-- GIVEN RECORDS follows --

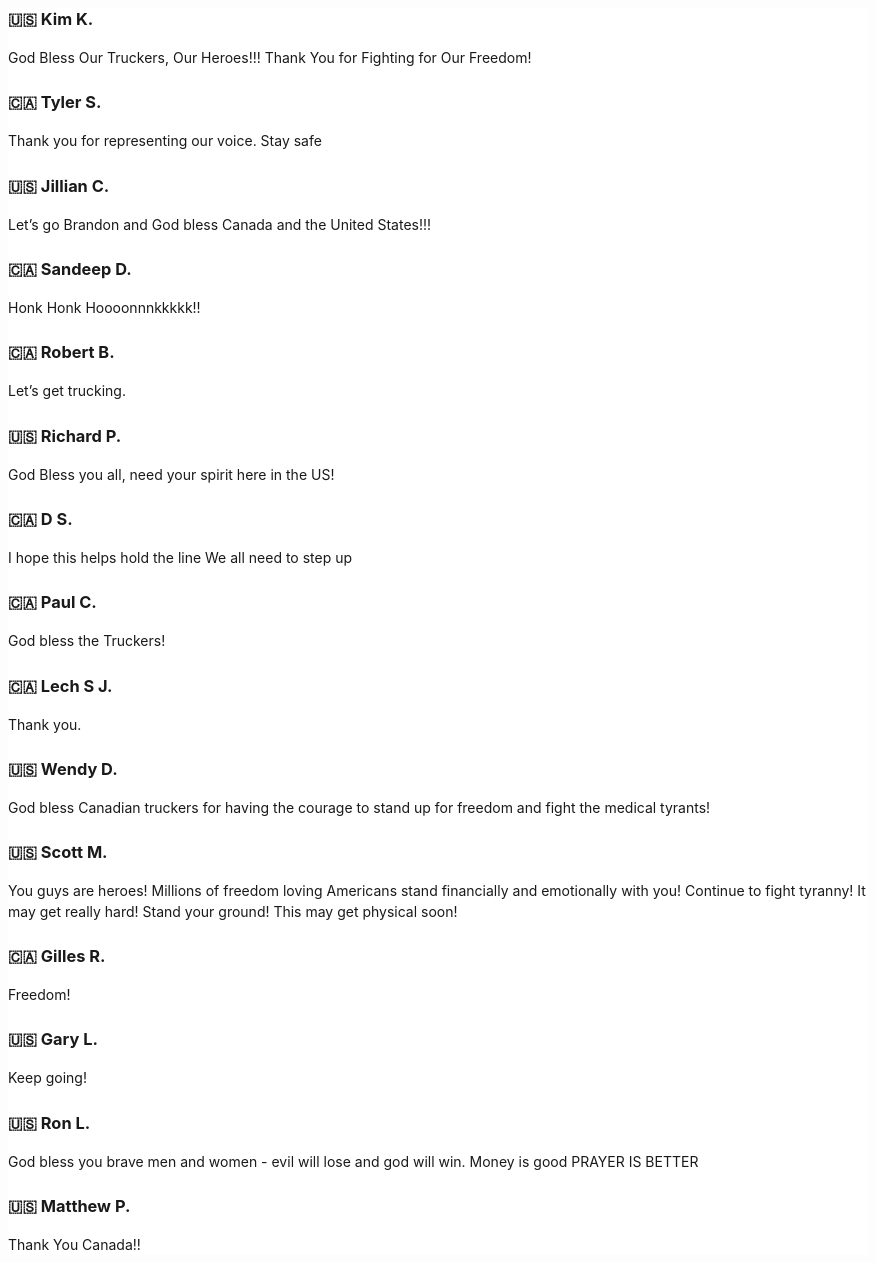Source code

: ### 🇺🇸 Kim K.
God Bless Our Truckers, Our Heroes!!! Thank You for Fighting for Our Freedom! 

### 🇨🇦 Tyler S.
Thank you for representing our voice. Stay safe 

### 🇺🇸 Jillian C.
Let’s go Brandon and God bless Canada and the United States!!!

### 🇨🇦 Sandeep D.
Honk Honk Hoooonnnkkkkk!!

### 🇨🇦 Robert B.
Let’s get trucking.

### 🇺🇸 Richard P.
God Bless you all, need your spirit here in the US!

### 🇨🇦 D S.
I hope this helps hold the line We all need to step up

### 🇨🇦 Paul C.
God bless the Truckers!

### 🇨🇦 Lech S J.
Thank you.

### 🇺🇸 Wendy D.
God bless Canadian truckers for having the courage to stand up for freedom and fight the medical tyrants! 

### 🇺🇸 Scott M.
You guys are heroes! Millions of freedom loving Americans stand financially and emotionally with you! Continue to fight tyranny! It may get really hard! Stand your ground! This may get physical soon!

### 🇨🇦 Gilles R.
Freedom!

### 🇺🇸 Gary L.
Keep going!

### 🇺🇸 Ron L.
God bless you brave men and women -  evil will lose and god will win.  Money is good PRAYER IS BETTER 

### 🇺🇸 Matthew P.
Thank You Canada!!
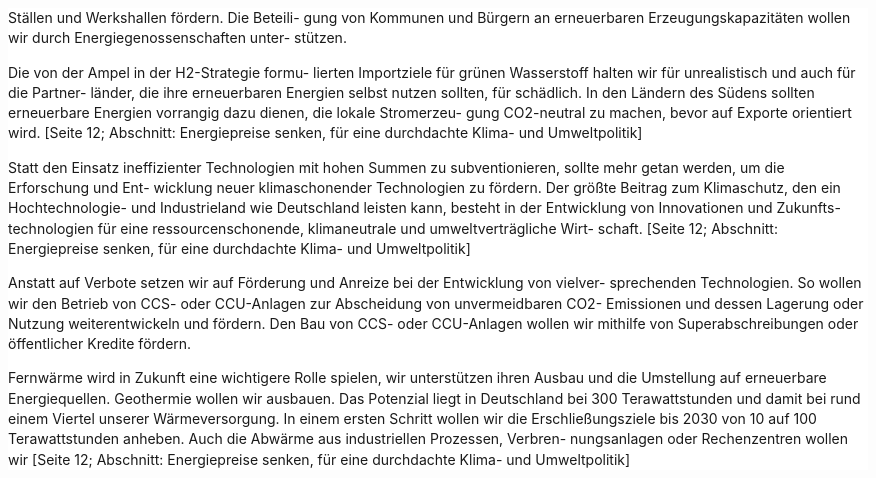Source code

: 

Ställen und Werkshallen fördern. Die Beteili-
gung von Kommunen und Bürgern an
erneuerbaren Erzeugungskapazitäten wollen
wir durch Energiegenossenschaften unter-
stützen.

Die von der Ampel in der H2-Strategie formu-
lierten Importziele für grünen Wasserstoff halten
wir für unrealistisch und auch für die Partner-
länder, die ihre erneuerbaren Energien selbst
nutzen sollten, für schädlich. In den Ländern
des Südens sollten erneuerbare Energien
vorrangig dazu dienen, die lokale Stromerzeu-
gung CO2-neutral zu machen, bevor auf Exporte
orientiert wird.
[Seite 12; Abschnitt: Energiepreise senken, für eine durchdachte Klima- und Umweltpolitik]

Statt den Einsatz ineffizienter Technologien mit
hohen Summen zu subventionieren, sollte mehr
getan werden, um die Erforschung und Ent-
wicklung neuer klimaschonender Technologien
zu fördern. Der größte Beitrag zum Klimaschutz,
den ein Hochtechnologie- und Industrieland wie
Deutschland leisten kann, besteht in der
Entwicklung von Innovationen und Zukunfts-
technologien für eine ressourcenschonende,
klimaneutrale und umweltverträgliche Wirt-
schaft.
[Seite 12; Abschnitt: Energiepreise senken, für eine durchdachte Klima- und Umweltpolitik]

Anstatt auf Verbote setzen wir auf Förderung
und Anreize bei der Entwicklung von vielver-
sprechenden Technologien. So wollen wir
den Betrieb von CCS- oder CCU-Anlagen
zur Abscheidung von unvermeidbaren CO2-
Emissionen und dessen Lagerung oder
Nutzung weiterentwickeln und fördern. Den
Bau von CCS- oder CCU-Anlagen wollen wir
mithilfe von Superabschreibungen oder
öffentlicher Kredite fördern.

Fernwärme wird in Zukunft eine wichtigere Rolle
spielen, wir unterstützen ihren Ausbau und die
Umstellung auf erneuerbare Energiequellen.
Geothermie wollen wir ausbauen. Das Potenzial
liegt in Deutschland bei 300 Terawattstunden
und damit bei rund einem Viertel unserer
Wärmeversorgung. In einem ersten Schritt
wollen wir die Erschließungsziele bis 2030 von
10 auf 100 Terawattstunden anheben. Auch die
Abwärme aus industriellen Prozessen, Verbren-
nungsanlagen oder Rechenzentren wollen wir
[Seite 12; Abschnitt: Energiepreise senken, für eine durchdachte Klima- und Umweltpolitik]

-- GIVEN RECORDS concluded --

## ACTIVITY
The answer must be the lines above, word for word, from the first one through the line with "Statt den Einsatz", pictures excluded.

## RESULT
Source code

: ### 🇺🇸 Kim K.
God Bless Our Truckers, Our Heroes!!! Thank You for Fighting for Our Freedom! 

### 🇨🇦 Tyler S.
Thank you for representing our voice. Stay safe 

### 🇺🇸 Jillian C.
Let’s go Brandon and God bless Canada and the United States!!!

### 🇨🇦 Sandeep D.
Honk Honk Hoooonnnkkkkk!!

### 🇨🇦 Robert B.
Let’s get trucking.

### 🇺🇸 Richard P.
God Bless you all, need your spirit here in the US!

### 🇨🇦 D S.
I hope this helps hold the line We all need to step up

### 🇨🇦 Paul C.
God bless the Truckers!

### 🇨🇦 Lech S J.
Thank you.

### 🇺🇸 Wendy D.
God bless Canadian truckers for having the courage to stand up for freedom and fight the medical tyrants! 

### 🇺🇸 Scott M.
You guys are heroes! Millions of freedom loving Americans stand financially and emotionally with you! Continue to fight tyranny! It may get really hard! Stand your ground! This may get physical soon!

### 🇨🇦 Gilles R.
Freedom!

### 🇺🇸 Gary L.
Keep going!

### 🇺🇸 Ron L.
God bless you brave men and women -  evil will lose and god will win.  Money is good PRAYER IS BETTER 

### 🇺🇸 Matthew P.
Thank You Canada!!
Source code

: 

Ställen und Werkshallen fördern. Die Beteili-
gung von Kommunen und Bürgern an
erneuerbaren Erzeugungskapazitäten wollen
wir durch Energiegenossenschaften unter-
stützen.

Die von der Ampel in der H2-Strategie formu-
lierten Importziele für grünen Wasserstoff halten
wir für unrealistisch und auch für die Partner-
länder, die ihre erneuerbaren Energien selbst
nutzen sollten, für schädlich. In den Ländern
des Südens sollten erneuerbare Energien
vorrangig dazu dienen, die lokale Stromerzeu-
gung CO2-neutral zu machen, bevor auf Exporte
orientiert wird.
[Seite 12; Abschnitt: Energiepreise senken, für eine durchdachte Klima- und Umweltpolitik]

Statt den Einsatz ineffizienter Technologien mit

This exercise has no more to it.